Bir Rus askeri delegasyonu silahlı muhaliflerin temsilcileriyle müzakereleri tekrar başlatmak için Deraa’ya geri geldi. Muhalifler kendilerine sunulan, savaş suçlarına karışanlar haricindekiler için af karşılığında silahlarını teslim etmek şartını reddettiklerinden müzakereler çökmüştü. Bu durum silahlı grupların bu şartların tamamını olmasa da çoğunu kabul ettiğini, diğer seçenekleri tükettiklerini ve Arap, Amerikan ve İsrailli destekçileri tarafından yüz üstü bırakıldıklarını gösteriyor.

Ürdün ve İsrail işgal devleti bazı silahlı muhalif güçleri destekleyen başlıca iki unsurdu. Ürdün, örgüt üyeleri için topraklarında eğitim kampları kurdu. Amerikalı, Suudi, Ürdünlü ve diğer istihbarat subaylarını bünyesinde barındıran ve görevi Suriye savaşını gözlemlemek olan Askeri Operasyonlar Merkezi’ne (MOC) topraklarından ev sahipliği yaptı. İsrail ise bu gruplara istihbari, tıbbi ve insani yardım sağladı. Fakat şimdilerde Ürdün ve İsrail’in her ikisi de sınırlarını çatışmadan kaçan sivillere ve savaşçılara kapamış durumda.

Ürdün bu pozisyonunu ekonomik ve güvenlikle ilgili mülahazalarının kendisine 1.5 milyondan fazla Suriyeli mülteciye ev sahipliği yapma imkanı tanımadığı iddiasıyla savunuyor. Ürdün bu yolda, sınırlarını kapatarak sızmaya çalışanlara ateş etmek suretiyle pek çok kişiyi öldüren Türkiye’yi izliyor. Türkiye sınırlarındaki 3.5 milyon mülteciyi, kısmen ya da tamamen askeri işgali altında tuttuğu kuzey Suriye’nin Afrin, el-Bab, Cerablus ve sonraki süreçte belki de İdlib bölgelerine geri göndermeyi planlıyor.

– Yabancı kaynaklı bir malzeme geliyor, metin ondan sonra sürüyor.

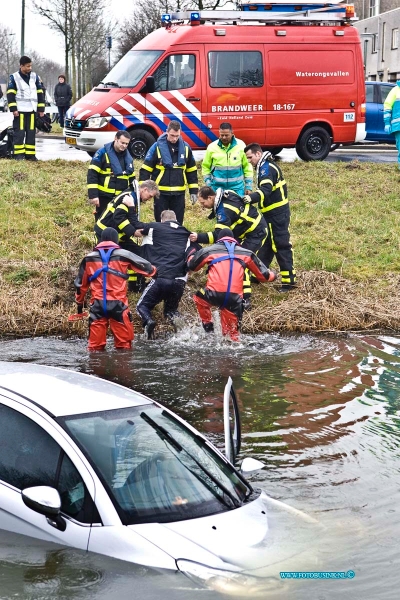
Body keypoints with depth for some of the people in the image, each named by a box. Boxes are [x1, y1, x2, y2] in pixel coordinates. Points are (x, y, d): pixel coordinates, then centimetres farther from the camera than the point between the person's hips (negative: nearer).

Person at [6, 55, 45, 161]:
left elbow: (40, 93, 12)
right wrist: (13, 109, -12)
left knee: (31, 132, 3)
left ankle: (30, 154, 6)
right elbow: (10, 94, -3)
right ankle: (19, 154, -4)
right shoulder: (14, 77, -1)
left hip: (32, 109, 4)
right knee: (19, 132, -6)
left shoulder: (35, 76, 10)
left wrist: (41, 109, 7)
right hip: (20, 109, -4)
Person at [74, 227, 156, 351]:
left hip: (97, 305, 2)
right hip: (118, 304, -2)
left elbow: (81, 284, 19)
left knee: (95, 346, 6)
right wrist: (155, 271, 33)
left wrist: (79, 303, 32)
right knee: (124, 345, 5)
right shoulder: (123, 255, 3)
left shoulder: (89, 258, 11)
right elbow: (146, 267, 11)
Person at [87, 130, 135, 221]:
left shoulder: (128, 157, 10)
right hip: (104, 197, -5)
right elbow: (92, 174, -12)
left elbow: (131, 179, 20)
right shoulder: (103, 153, -8)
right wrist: (93, 195, -18)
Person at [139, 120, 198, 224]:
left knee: (178, 223, 8)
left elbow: (191, 171, 11)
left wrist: (193, 191, 8)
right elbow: (145, 170, -4)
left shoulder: (185, 148, 3)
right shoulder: (157, 147, -6)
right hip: (161, 192, -2)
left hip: (179, 193, 2)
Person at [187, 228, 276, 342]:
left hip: (214, 294, -1)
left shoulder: (209, 250, 16)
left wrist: (191, 255, 53)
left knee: (199, 297, 33)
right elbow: (263, 275, 25)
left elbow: (192, 266, 30)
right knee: (232, 333, 16)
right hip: (235, 298, 1)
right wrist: (272, 275, 49)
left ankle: (208, 326, 25)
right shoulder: (246, 253, 20)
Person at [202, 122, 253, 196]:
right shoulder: (212, 147, -2)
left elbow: (247, 166, 5)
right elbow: (206, 167, 8)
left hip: (237, 188, 0)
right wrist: (208, 185, 0)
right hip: (217, 187, 0)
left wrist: (248, 186, 3)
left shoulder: (241, 145, -1)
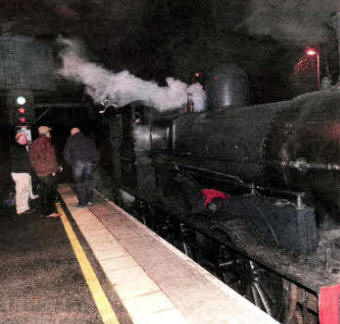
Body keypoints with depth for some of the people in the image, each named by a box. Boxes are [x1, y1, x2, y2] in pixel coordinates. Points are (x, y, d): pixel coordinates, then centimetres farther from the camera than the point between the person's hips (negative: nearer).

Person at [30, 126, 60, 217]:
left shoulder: (34, 143, 13)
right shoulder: (46, 142, -13)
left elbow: (32, 158, 17)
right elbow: (50, 157, -16)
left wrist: (36, 168, 20)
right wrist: (54, 169, -10)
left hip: (39, 171, 8)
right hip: (48, 172, -8)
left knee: (43, 191, 16)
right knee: (50, 191, -3)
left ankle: (43, 210, 25)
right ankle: (50, 211, -2)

İsrail’e gelince Suriye muhalefetinin silahlı silahsız bazı fraksiyonlarına olan sempatisini bugüne dek defalarca izhar etti. Bunların bazı liderlerini TV programlarına çıkardı, konferans ve forumlarına çağırdı ve Suriye’deki yüzden fazla hava savunma merkezi ve askeri tesise hava saldırısı düzenledi. Fakat sınırlarını mühürlemek ve tek bir Suriyeli mülteciyi bile kabul etmemekle oportünizmini ve ırkçı kinizmini bir kez daha ispat etti. Bu mülteciler arasında bir zamanlar İsrail rejiminin cömertliğini ve insaniyetini öven kişiler de var. İsrail başbakanı Binyamin Netanyahu “ülkesinin savaştan kaçan Suriyeli mültecilerin İsrail’e girmesine izin vermeyeceğini fakat onlara sadece Suriye sınırlarında olmak üzere insani yardım sağlamaya devam edeceğini” söyledi.

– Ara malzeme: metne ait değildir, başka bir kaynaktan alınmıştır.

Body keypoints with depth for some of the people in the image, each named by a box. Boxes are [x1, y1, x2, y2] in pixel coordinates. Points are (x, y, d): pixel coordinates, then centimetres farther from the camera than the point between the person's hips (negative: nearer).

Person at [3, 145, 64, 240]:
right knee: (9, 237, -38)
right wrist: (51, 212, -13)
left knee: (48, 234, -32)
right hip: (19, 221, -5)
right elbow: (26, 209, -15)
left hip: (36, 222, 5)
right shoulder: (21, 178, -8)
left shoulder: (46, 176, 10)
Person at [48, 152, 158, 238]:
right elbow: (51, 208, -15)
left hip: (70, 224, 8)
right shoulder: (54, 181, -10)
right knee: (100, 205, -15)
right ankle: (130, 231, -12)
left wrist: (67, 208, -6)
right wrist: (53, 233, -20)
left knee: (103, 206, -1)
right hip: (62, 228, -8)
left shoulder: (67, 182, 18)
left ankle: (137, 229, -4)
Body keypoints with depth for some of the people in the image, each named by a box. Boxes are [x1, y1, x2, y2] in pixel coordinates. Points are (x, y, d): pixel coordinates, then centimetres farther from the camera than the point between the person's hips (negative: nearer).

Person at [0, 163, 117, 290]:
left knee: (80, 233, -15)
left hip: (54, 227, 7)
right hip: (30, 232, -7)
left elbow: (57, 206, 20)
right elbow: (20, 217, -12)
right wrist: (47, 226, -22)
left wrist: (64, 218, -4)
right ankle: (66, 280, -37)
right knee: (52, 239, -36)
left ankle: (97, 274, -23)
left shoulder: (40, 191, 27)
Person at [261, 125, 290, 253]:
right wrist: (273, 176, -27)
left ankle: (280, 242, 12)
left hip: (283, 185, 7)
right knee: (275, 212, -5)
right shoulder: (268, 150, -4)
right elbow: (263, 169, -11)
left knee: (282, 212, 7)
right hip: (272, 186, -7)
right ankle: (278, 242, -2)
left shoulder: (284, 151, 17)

Biz bazı silahlı-silahsız muhalefet fraksiyonlarının destekçilerini soktukları trajik durumu ya da kendilerini koruma ya da birkaç ay içinde Suriye rejimini devirerek küllerinden erdemli bir Suriye devleti kurma sözü veren Amerikan, Arap ve hatta İsrailli müttefiklerince sepetlenişlerini nasıl açıklayacaklarını bilmiyoruz.

Bugünlerde kendilerini savunmayacağını resmi olarak bildiren ve yüz çeviren ABD’nin önderlik ettiği bu müttefikler yenilgiyi kabul ettiler ve bu dosyayı kapatarak kayıplarını önleme kararı aldılar. Destekçilerini terk ettiler ve Suriye devletinin ve Rus müttefikinin toplu bir teslimiyet ile aynı anlama gelen şartlarını kabul ettiler. Nasrallah konuşurken muhtemelen bunları aklından geçiriyordu.

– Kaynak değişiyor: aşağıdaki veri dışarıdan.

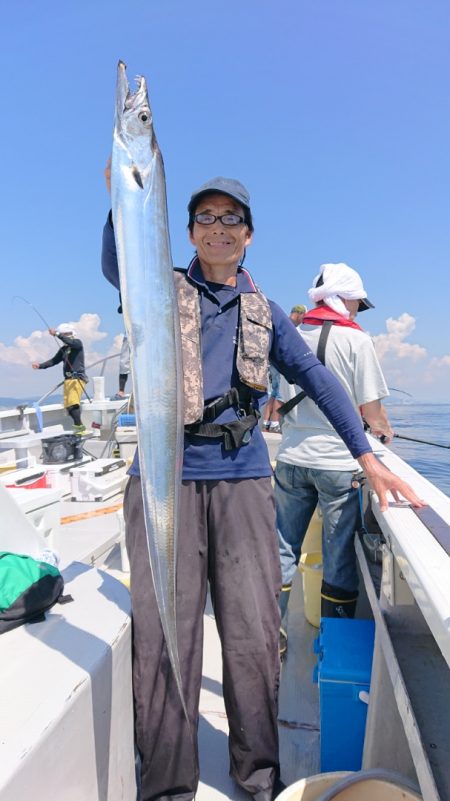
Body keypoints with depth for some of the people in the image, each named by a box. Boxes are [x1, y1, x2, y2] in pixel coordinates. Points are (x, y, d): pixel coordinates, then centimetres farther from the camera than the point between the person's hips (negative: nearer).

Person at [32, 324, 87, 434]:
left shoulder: (78, 343, -1)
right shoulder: (63, 349, 16)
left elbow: (70, 342, -24)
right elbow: (54, 361, 15)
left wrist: (57, 334, -29)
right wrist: (40, 365, 3)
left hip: (78, 378, -8)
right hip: (68, 379, 8)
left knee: (73, 402, -21)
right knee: (68, 405, 5)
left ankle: (78, 426, -20)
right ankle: (80, 426, 12)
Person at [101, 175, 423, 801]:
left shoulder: (264, 310, 16)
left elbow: (317, 378, 15)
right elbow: (115, 265, -12)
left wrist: (368, 457, 10)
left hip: (243, 480, 2)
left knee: (255, 636, 5)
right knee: (164, 639, 0)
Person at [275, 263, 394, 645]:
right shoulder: (356, 340, -7)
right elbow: (371, 410, -8)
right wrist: (386, 430, 14)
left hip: (292, 457, 4)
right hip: (338, 462, -4)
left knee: (283, 550, 13)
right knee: (339, 558, 9)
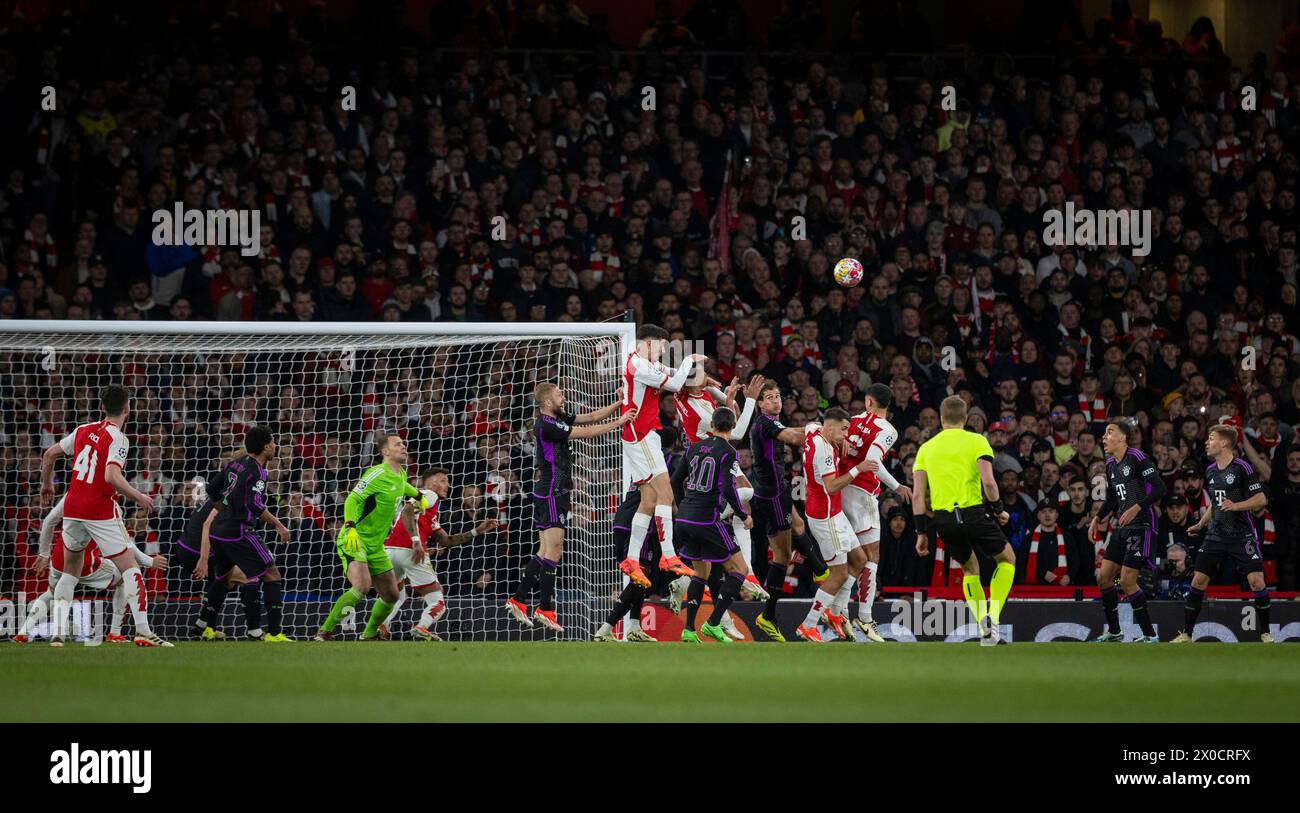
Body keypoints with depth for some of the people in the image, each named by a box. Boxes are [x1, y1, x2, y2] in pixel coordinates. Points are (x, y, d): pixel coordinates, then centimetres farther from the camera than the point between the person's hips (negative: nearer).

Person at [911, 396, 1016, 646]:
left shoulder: (926, 448, 12)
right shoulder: (976, 441, 0)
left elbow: (918, 494, 6)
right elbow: (988, 481, -12)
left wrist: (921, 533, 9)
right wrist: (998, 510, 4)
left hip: (942, 519, 4)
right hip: (973, 511, -4)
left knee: (969, 567, 24)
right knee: (1007, 558, 17)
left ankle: (984, 626, 13)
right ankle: (992, 617, -1)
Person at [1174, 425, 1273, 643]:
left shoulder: (1242, 467, -10)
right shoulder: (1211, 470, 11)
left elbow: (1261, 499, -12)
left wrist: (1236, 506, -24)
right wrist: (1200, 524, 19)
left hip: (1242, 535, -6)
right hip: (1215, 536, 6)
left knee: (1256, 581, -14)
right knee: (1198, 581, -2)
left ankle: (1265, 633, 1)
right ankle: (1186, 633, 5)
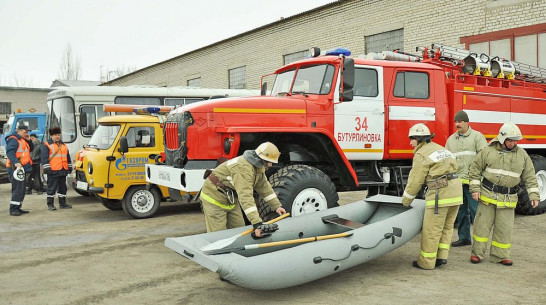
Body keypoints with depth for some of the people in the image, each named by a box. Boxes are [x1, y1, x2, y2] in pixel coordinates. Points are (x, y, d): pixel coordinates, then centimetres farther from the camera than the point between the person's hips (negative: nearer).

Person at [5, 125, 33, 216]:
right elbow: (10, 152, -22)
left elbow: (31, 148, 24)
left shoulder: (23, 140, 20)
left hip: (22, 168, 10)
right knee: (17, 189, -13)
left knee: (22, 189, 14)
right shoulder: (13, 139, -10)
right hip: (15, 168, -10)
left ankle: (18, 207, 22)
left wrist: (28, 140, 9)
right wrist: (16, 162, -35)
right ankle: (13, 209, -10)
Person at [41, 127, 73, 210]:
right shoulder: (46, 145, -2)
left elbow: (68, 157, 24)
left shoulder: (64, 145, 18)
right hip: (53, 171, -7)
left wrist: (69, 167, 18)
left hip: (63, 170, 7)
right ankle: (50, 204, 5)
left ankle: (62, 203, 20)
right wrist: (47, 169, -16)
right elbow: (44, 158, -9)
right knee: (51, 188, -3)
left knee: (63, 187, 11)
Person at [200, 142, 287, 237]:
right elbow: (245, 196, -42)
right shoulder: (244, 168, -34)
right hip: (214, 198, -10)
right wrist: (256, 223, -47)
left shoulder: (258, 166, -1)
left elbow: (264, 187, 10)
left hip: (231, 200, 10)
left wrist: (277, 206, 4)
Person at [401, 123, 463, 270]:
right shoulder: (441, 148, 21)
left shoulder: (422, 154, -3)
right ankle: (442, 256, 19)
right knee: (446, 227, 19)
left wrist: (405, 201, 10)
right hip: (456, 191, 8)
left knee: (431, 229, 1)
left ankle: (426, 262, 10)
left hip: (440, 192, -8)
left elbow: (415, 181, -3)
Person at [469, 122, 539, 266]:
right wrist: (475, 189, -4)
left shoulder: (522, 154, 3)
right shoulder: (489, 151, -3)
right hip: (487, 195, -1)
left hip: (507, 200, 2)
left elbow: (530, 177, 7)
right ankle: (477, 253, 13)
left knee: (504, 228, 4)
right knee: (482, 224, 2)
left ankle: (500, 255, 18)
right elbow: (475, 169, 2)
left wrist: (534, 196, 1)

“Suriye devrimi” Deraa’da başladı ve öyle görünüyor ki aynı şehir yedi uzun yıldır devam eden yalanlar, dezenformasyon ve öncelikleri hiçbir zaman kendilerini desteklemek değil Suriye’yi tahrip edip parçalamak olan –tıpkı Irak ve Libya’da ve halihazırda Yemen’de yaptıkları gibi- müttefiklerinin aldatmalarından sonra trajik sonunun en önemli sayfalarından birine tanık olacak.

Alınyazıları artık çok açık, hem de büyük ve kalın harflerle yazılmış. Fakat bazıları bunu görmezden gelmeyi ve tüm yumurtaları ABD ve Arap müttefiklerinin sepetine koymayı tercih ediyor. Özür dilemeden geçtik, gerçeği kabul etmeyi reddetmeyi hâlâ sürdürüyorlar.